Step 3: Set Up a Reverse Proxy with Nginx and HTTPS

Install Nginx and Certbot:

sudo apt install nginx certbot python3-certbot-nginx

# Create Nginx config for Gitea
sudo tee /etc/nginx/sites-available/gitea << 'EOF'
server {
    listen 80;
    server_name git.yourdomain.com;

    location / {
        return 301 https://$host$request_uri;
    }
}

server {
    listen 443 ssl http2;
    server_name git.yourdomain.com;

    ssl_certificate /etc/letsencrypt/live/git.yourdomain.com/fullchain.pem;
    ssl_certificate_key /etc/letsencrypt/live/git.yourdomain.com/privkey.pem;

    # Security headers
    add_header X-Frame-Options DENY;
    add_header X-Content-Type-Options nosniff;
    add_header Strict-Transport-Security "max-age=31536000; includeSubDomains" always;

    location / {
        proxy_pass http://127.0.0.1:3000;
        proxy_set_header Host $host;
        proxy_set_header X-Real-IP $remote_addr;
        proxy_set_header X-Forwarded-For $proxy_add_x_forwarded_for;
        proxy_set_header X-Forwarded-Proto $scheme;
        proxy_max_temp_file_size 0;
        client_max_body_size 512m;
        proxy_read_timeout 300;
    }
}
EOF

sudo ln -s /etc/nginx/sites-available/gitea /etc/nginx/sites-enabled/
sudo nginx -t

# Obtain TLS certificate
sudo certbot --nginx -d git.yourdomain.com

# Enable Nginx
sudo systemctl enable nginx
sudo systemctl reload nginx

Step 4: Initial Gitea Setup

Browse to https://git.yourdomain.com for the setup wizard.

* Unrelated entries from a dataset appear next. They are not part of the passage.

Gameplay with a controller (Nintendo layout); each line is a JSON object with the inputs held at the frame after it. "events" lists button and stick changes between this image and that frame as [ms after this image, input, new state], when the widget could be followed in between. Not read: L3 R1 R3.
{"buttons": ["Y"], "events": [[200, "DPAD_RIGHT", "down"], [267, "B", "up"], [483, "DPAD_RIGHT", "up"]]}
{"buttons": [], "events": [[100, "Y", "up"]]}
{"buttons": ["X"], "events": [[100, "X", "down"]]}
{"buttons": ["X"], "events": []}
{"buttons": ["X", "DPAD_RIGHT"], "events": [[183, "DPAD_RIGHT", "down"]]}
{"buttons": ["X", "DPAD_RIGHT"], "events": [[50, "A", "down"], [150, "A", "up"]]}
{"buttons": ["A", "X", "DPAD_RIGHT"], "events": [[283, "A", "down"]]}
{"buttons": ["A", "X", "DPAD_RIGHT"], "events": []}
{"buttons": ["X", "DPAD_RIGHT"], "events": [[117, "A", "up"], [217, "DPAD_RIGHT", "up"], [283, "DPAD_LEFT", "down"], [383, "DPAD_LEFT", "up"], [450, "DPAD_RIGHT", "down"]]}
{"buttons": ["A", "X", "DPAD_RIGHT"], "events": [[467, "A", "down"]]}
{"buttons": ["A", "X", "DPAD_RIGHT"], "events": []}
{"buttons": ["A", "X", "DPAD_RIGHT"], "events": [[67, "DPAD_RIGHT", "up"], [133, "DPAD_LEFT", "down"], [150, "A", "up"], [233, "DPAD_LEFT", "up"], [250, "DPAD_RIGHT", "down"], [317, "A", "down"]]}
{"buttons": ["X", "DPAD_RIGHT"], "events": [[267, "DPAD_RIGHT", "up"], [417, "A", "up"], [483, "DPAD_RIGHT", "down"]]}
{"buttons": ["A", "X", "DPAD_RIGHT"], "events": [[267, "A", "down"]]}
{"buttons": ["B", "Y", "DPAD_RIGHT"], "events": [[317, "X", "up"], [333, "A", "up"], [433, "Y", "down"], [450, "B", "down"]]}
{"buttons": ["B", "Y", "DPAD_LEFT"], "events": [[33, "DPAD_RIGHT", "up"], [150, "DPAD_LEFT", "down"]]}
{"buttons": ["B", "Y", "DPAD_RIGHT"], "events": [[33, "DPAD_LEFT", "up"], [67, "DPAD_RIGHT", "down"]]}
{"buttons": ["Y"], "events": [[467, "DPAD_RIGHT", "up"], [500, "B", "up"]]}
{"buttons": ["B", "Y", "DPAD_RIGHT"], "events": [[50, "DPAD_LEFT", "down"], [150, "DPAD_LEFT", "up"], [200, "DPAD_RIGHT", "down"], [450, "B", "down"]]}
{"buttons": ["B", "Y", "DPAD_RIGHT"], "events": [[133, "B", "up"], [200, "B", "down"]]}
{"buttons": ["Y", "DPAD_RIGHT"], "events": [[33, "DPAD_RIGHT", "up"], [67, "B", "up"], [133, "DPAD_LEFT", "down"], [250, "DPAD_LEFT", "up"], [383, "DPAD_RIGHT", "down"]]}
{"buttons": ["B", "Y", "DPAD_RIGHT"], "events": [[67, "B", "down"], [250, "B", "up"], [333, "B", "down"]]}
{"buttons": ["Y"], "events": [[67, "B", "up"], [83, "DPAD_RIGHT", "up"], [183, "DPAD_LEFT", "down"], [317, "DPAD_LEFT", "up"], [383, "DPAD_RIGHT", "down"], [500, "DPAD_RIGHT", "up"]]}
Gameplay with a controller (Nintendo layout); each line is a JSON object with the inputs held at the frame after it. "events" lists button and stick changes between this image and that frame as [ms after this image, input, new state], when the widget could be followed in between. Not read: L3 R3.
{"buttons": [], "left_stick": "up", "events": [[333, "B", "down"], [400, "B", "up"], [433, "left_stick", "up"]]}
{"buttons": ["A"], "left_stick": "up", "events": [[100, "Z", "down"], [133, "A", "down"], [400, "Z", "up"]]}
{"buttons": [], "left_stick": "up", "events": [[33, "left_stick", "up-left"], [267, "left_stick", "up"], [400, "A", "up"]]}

Key settings to configure:

Database: SQLite (simple, fine for personal use) or PostgreSQL (better for multiple users)

General Settings:

Server and Third-Party Service Settings:

Admin Account: Create your admin account here. Use a strong passphrase.

Step 5: Harden Gitea Configuration

Edit /etc/gitea/app.ini after initial setup:

[server]
PROTOCOL = http
HTTP_PORT = 3000
ROOT_URL = https://git.yourdomain.com
DISABLE_SSH = false
SSH_PORT = 22
START_SSH_SERVER = false

[service]
; Disable public registration — only invite known users
DISABLE_REGISTRATION = true
; Require admin approval for new users (if registration enabled)
REGISTER_MANUAL_CONFIRM = true
; Disable avatar services
ENABLE_GRAVATAR = false
DISABLE_GRAVATAR = true
ENABLE_FEDERATED_AVATAR = false

[repository]
; Default: make new repos private
DEFAULT_PRIVATE = true
; Disable mirroring from external sources if not needed
; DISABLE_MIRRORS = true

[log]
MODE = file
LEVEL = Warn
ROOT_PATH = /var/lib/gitea/log

[security]
; Generate a random secret key during install (already set)
; Minimum password length
MIN_PASSWORD_LENGTH = 12
PASSWORD_COMPLEXITY = lower,upper,digit,spec
; Force 2FA for admin accounts
TWO_FACTOR_REQUIRED_GROUPS = admins

Apply changes:

sudo systemctl restart gitea

Step 6: Enable Two-Factor Authentication

In Gitea web interface:

  1. Click your profile → Settings → Security
  2. Enable TOTP two-factor authentication with your authenticator app
  3. Save the recovery codes securely

For all users, enforce 2FA via the admin panel:

Step 7: Configure SSH Access

Add your SSH public key for command-line git operations:

  1. In Gitea: Profile → Settings → SSH/GPG Keys → Add Key
  2. Paste your public key (~/.ssh/id_ed25519.pub)

Clone using SSH:

git clone git@git.yourdomain.com:yourusername/your-repo.git

Gitea’s SSH server runs through the system SSH daemon using authorized keys. The git system user handles authentication.

Step 8: Set Up Automated Backups

#!/bin/bash
# /usr/local/bin/gitea-backup
BACKUP_DIR="/var/backups/gitea"
TIMESTAMP=$(date +%Y%m%d-%H%M%S)

mkdir -p "$BACKUP_DIR"

# Gitea built-in backup
sudo -u git gitea dump -c /etc/gitea/app.ini \
  --file "$BACKUP_DIR/gitea-dump-$TIMESTAMP.zip"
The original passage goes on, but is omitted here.